Monday, June 13, 2022

A bookish day

 



At 103, it’s a day to stay inside with a book. I talked with a friend in Omaha today, and it’s even 103 up there. Told her she might as well be in Texas. Seems like there’s no escape, though a friend in the Pacific Northwest reports cool temperatures.

This morning I read an article about gender reading. It seems women read books written by both men and women, but men rarely read books by women. Some enterprising group compiled a list of ten books by women that men should read. No surprise that Margaret Atwood’s The Handmaid’s Tale led the list. I confess that I recognized only five of the ten and have read only two. Those two are The Poisonwood Bible by Barbara Kingsolver, which I thought should have ended a hundred pages before it did, and Harper Lee’s To Kill a Mockingbird, which remains high on my list of all-time favorite, right along with Angle of Repose by Wallace Stegner. The three I haven’t read are Frankenstein, by Mary Shelley (elsewhere this morning I read a good summary of Frankenstein in a Maureen Dowd column titled “Our American Monster”), The Color Purple by Alice Walker, and Atwood’s novel that is so much talked of these days. Confessing to the lapses in my literary background reminds me of a graduate school instructor I had years ago who claimed no one could consider themselves educated if they haven’t read Dante’s Inferno. The fact that I hadn’t read it sparked this pronouncement, but I still haven’t read it. I seem to have done all right even with that gap in my education.

And if you want to curl up in cool air-conditioning and read a book, there’s now the perfect outfit for you (oops! I’m making a gender assumption)—perfect, that is, if you’re a girl. The nap dress is the latest fashion rage for women and girls—loose and flowing enough for lounging or sleeping but structured enough to go to the grocery or the bank. The bodice is often shirred and elasticized, eliminating the need for constricting underwear. Those tops remind me of the hand-smocking that decorated some of my clothes when I was a child—wish I had just one today as a keepsake.

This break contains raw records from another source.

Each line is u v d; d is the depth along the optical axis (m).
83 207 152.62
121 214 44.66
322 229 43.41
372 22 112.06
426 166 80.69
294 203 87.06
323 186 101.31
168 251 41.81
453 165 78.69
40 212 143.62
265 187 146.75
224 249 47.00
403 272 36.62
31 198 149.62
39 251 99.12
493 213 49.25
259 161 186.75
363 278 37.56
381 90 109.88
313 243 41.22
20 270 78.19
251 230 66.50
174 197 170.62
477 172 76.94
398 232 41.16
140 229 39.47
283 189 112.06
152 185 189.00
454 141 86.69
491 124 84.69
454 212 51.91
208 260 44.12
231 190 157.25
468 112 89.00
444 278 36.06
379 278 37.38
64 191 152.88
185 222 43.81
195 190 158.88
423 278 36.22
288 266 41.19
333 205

Tonight, friends from church came for happy hour. I wanted to talk to Steve Mosher because he has just been named to the Board of Judges for the Texas Literary Hall of Fame which was developed by the Friends of the Fort Worth Library and is now under the umbrella of the TCU’s Mary Couts Burnett Library. I’ve known Steve casually for years through our mutual church but it turns out I didn’t know him well. He’s a knowledgeable and well-read aficionado of Texas literature—and a guy with a wide-reaching network of friends in the Texas literary world. Plus someone who laughs easily and often. Good company.

We talked books and authors and award and theories, and oh my, it was a delightful evening. I sometimes get to talk books with people, but I don’t often get to talk about Texas literature and its outstanding names. Tonight was a real treat. Steve says the book that started him, an Iowa boy, on the road to Texas reading was John Graves’ Goodbye to a River. Who can quarrel with that? We talked of Elmer Kelton and Katharine Anne Porter and the history of the Hall of Fame, and we each madly name-dropped about who were our friends. Steve’s wife, Nancy, is a devotee of the cozy mystery and her conversation introduced me to several names I haven’t read and need to explore.

We all talked longer than we meant to—from 5:30 until almost eight o’clock—but to top off the evening, Jordan called as soon as my guests left and said, “Cook the asparagus. We’ll cook the chicken.” Christian had made pesto chicken, and I quick stir-fried some asparagus. I keep reading a lot about the need to peel asparagus—darned if I can figure out how to do that.

All in all, a good day. Hope yours was too

2 comments:

Marilyn Meredith a.k.a. F. M. Meredith said...

What a delightful afternoon and evening. Nothing better than talking books and authors and everything bookish. Thanks for sharing.

judyalter said...

Thanks, Marilyn. I thought we almost had a small book group going there. Loved the recommendations.